◆ Records for this task ◆
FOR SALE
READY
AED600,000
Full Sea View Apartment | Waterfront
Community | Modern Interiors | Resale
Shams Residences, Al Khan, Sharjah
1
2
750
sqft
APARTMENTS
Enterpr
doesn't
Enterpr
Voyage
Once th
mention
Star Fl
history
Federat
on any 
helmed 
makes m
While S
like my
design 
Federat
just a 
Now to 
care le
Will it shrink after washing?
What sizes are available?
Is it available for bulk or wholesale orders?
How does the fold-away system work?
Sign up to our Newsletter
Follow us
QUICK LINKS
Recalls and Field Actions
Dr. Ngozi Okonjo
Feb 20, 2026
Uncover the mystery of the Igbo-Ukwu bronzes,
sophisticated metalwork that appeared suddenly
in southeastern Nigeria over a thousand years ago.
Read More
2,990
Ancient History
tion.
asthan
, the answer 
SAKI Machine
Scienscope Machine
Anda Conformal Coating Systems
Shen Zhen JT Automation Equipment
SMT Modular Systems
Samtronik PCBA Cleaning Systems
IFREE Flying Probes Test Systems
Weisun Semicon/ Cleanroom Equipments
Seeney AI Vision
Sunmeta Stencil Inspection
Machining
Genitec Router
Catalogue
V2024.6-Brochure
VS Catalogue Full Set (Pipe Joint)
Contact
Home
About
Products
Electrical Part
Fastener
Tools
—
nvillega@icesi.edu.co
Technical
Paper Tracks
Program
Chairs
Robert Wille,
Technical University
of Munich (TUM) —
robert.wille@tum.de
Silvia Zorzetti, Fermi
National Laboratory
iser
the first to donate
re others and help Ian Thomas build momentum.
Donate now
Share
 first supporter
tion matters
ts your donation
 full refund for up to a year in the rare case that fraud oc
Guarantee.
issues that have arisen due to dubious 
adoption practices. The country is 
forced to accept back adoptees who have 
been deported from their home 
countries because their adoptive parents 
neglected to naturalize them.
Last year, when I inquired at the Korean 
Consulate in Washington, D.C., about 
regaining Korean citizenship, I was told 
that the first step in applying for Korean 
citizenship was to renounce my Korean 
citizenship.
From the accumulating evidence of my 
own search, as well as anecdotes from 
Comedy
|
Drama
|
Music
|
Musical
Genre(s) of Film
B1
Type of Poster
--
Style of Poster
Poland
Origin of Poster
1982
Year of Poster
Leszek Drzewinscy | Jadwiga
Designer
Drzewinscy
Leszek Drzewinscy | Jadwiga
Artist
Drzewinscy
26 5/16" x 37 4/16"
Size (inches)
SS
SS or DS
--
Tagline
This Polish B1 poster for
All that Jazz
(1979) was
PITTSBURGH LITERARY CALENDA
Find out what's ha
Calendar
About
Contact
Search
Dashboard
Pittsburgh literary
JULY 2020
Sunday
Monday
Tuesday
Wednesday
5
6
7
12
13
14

◆ Work item ◆
Look above for every line with the word "that" and copy it.

◆ Written reply ◆
sophisticated metalwork that appeared suddenly
 full refund for up to a year in the rare case that fraud oc
issues that have arisen due to dubious 
that the first step in applying for Korean 
All that Jazz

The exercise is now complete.